I’m writing this not to complain, but because I’m genuinely confused by a behavior I’m repeatedly seeing with Gemini 3 Pro, and that I never experienced with Gemini 2.5 under the same conditions.
The key point is this:
the error happens immediately, on the second user request, not after a long or “degraded” conversation.
A very simple and repeated scenario:
-
I load real project code
-
I provide very explicit and restrictive instructions, such as:
-
“Analyze only the uploaded code”
-
“Base your analysis exclusively on that”
-
“Do not make assumptions”
-
-
On the second request, Gemini 3 Pro:
-
does not follow the task
-
invents context that does not exist
-
introduces elements that are completely absent (Excel, legacy databases, infrastructure issues never mentioned)
-
That alone is already concerning.
But what really surprised me is what happens next.
When I point out the mistake, the model openly admits it was wrong and even explains why:
-
it says it associated a generic term (“infrastructure”) with common statistical patterns
-
it admits it “bet” on typical industry scenarios
-
it acknowledges it turned a probabilistic guess into a stated fact
-
in short: it filled the gaps with invented details
The explanation itself is clear — but it raises a very simple question:
Why is this happening so often, and so early, despite very clear instructions?
And above all:
Why did Gemini 2.5 handle this correctly, while Gemini 3 Pro does not?
We’re not talking about vague, creative, or ambiguous prompts.
We’re talking about a trivial task for a “pro” model:
look at the code, analyze the code — nothing else.
Yet it:
-
ignores explicit constraints
-
invents problems
-
then “apologizes” by describing its internal reasoning
I fully understand how probabilistic models work.
What I struggle to understand is how a newly released, heavily promoted model can fail at such a basic task, which the previous version handled extremely well.

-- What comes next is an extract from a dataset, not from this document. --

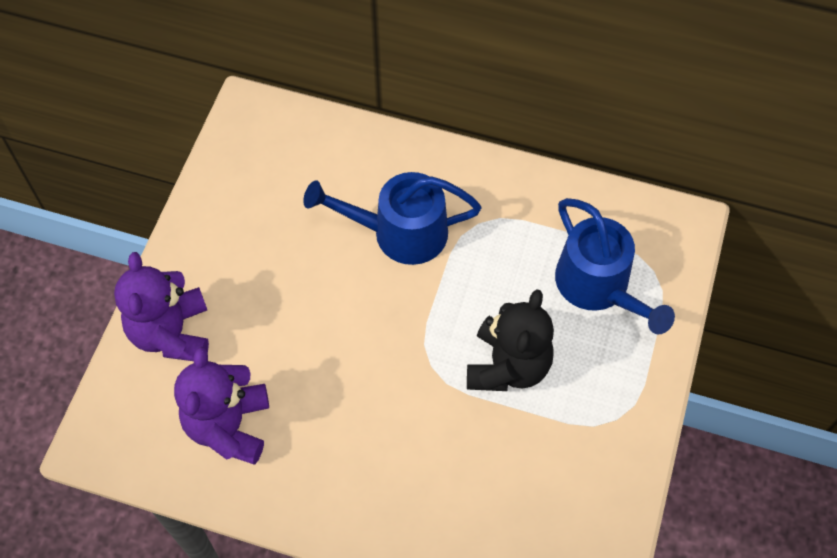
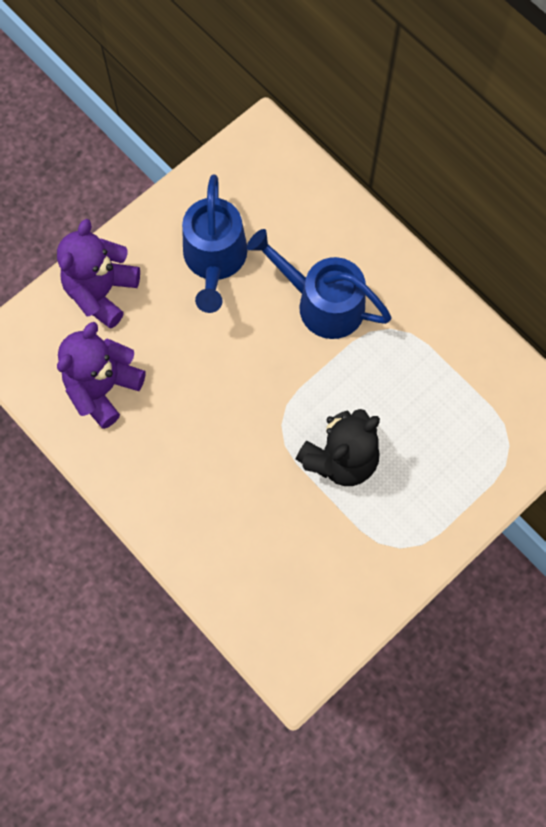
camera: 30 degrees right, 10 degrees up
blue watering can [555,198,675,334] -> blue watering can moved to [182,174,248,313]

At this point, I honestly don’t know whether:
-
something changed in alignment or personalization compared to 2.5
-
there’s an issue in the initial reasoning / grounding phase
-
this is a bug
-
or this behavior is considered expected
So I’m asking directly here:
-
Has anyone else noticed unrequested inferences happening immediately, even in early interactions?
-
Did something change in how Gemini 3 handles strict / literal instructions?
-
Is this a known issue or something currently being investigated?
I’m saying this calmly, but very frankly:
a model that invents things on the second request and then openly admits it is not usable for serious technical analysis.
I really hope someone from the team or the community can clarify this, because right now it feels like a clear step backward compared to Gemini 2.5.
Thanks to anyone willing to share insights or similar experiences.